Of the ten plagues that devastated the land of Egypt, the plague of darkness appears to be the most benign. Certainly, being trapped in the dark is frightening (sensory deprivation is a recognized form of torture), but is it as devastating as rivers of blood, ravaging beasts or painful boils?

While the plague described in this week’s Torah portion is simply known as darkness, the Torah actually refers to it as “thick darkness” (Exodus 10:22). In normal darkness, a person’s eyes slowly adjust to the darkness around them. This did not happen in Egypt. The Bible, in Exodus 10:21, calls it a “darkness that may be felt,” which, according to tradition, means that the darkness was so thick that it was physically tangible. The Midrash states: “[During the plague of darkness], a person who sat could not stand up, and the person who stood up could not sit down…” (Exodus Rabbah 14:3).

This thick darkness served several purposes. The first had to do with the spiritual state of some of the Israelites. During the next and final plague, the death of the firstborn, any Israelite who did not mark their door (meaning: who did not choose God) suffered the same fate as the Egyptians. There were, however, some Israelites who were such vile transgressors that they did not even merit this choice. During the plague of darkness, these Israelites perished and were buried. Because these burials were obscured by the darkness, the Egyptians could not absolve themselves of responsibility for the plagues by pointing out that Israelites had also died.

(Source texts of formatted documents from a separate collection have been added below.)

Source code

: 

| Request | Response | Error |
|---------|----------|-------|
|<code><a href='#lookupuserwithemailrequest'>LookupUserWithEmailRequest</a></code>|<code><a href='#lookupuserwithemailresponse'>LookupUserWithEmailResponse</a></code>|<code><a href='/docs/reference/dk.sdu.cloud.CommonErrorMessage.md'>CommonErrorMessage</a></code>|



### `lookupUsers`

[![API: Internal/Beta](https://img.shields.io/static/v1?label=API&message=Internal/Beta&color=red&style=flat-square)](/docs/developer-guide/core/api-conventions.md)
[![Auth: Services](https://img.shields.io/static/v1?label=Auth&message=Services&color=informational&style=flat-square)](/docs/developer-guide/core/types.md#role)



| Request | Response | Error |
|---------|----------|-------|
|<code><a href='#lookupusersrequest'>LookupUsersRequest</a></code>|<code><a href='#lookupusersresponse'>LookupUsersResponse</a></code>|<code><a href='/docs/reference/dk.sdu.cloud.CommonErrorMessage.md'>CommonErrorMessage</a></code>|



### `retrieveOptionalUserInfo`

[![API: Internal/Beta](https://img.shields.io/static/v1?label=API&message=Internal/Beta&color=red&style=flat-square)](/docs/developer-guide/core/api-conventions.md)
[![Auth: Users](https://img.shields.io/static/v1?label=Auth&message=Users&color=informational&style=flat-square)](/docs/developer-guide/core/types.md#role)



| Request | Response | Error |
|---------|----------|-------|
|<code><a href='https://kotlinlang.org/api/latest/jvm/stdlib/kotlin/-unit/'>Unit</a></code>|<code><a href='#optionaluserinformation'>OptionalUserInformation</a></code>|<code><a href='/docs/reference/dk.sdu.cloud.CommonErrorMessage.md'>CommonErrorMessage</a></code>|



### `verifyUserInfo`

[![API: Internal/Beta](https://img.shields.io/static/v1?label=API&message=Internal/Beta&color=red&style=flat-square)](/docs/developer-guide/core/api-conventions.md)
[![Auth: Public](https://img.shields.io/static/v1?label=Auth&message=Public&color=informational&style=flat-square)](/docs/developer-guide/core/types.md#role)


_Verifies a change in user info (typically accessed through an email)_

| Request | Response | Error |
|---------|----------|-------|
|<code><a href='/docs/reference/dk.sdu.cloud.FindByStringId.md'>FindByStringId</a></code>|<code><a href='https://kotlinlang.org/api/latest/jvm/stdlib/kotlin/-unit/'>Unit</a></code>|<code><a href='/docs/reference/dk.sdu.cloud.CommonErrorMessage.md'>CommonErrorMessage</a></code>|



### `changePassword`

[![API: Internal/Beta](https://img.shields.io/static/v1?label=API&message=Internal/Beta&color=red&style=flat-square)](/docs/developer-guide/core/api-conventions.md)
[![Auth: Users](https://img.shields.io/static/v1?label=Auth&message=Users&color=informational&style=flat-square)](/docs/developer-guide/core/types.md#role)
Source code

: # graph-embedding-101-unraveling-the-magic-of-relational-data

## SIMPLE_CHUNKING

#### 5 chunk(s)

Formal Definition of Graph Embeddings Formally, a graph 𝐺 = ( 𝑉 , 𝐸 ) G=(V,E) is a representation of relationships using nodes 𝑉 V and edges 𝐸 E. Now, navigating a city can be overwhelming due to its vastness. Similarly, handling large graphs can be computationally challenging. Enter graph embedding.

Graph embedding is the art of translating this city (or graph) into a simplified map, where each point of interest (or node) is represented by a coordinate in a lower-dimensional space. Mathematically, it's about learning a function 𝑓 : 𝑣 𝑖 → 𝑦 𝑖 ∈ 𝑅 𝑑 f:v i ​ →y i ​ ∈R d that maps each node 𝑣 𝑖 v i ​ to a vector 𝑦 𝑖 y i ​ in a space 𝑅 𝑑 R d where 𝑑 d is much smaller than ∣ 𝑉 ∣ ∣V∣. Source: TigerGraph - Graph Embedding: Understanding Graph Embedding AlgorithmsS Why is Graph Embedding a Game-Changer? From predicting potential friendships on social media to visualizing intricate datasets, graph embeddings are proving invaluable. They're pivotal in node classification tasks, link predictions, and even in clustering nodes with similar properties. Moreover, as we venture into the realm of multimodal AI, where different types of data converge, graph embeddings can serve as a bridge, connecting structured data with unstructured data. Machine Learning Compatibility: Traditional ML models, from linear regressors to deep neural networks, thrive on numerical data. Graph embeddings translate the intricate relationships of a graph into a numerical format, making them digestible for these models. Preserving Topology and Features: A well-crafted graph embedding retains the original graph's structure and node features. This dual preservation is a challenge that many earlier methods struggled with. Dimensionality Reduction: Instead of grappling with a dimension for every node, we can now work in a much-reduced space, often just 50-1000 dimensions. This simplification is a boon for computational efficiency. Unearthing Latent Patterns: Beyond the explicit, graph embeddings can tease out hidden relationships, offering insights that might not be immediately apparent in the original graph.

The exceptional darkness did not affect the Israelites, as it says: “but all the children of Israel had light in their dwellings” (Exodus 10:23). The significance of this is explained in the Midrash, which notes that during the darkness, the Jews inspected the homes of the Egyptians to know where their valuables were hidden so that, before leaving Egypt, they could claim the valuables as remuneration for the many terrible years of slavery (Exodus Rabbah 14:3).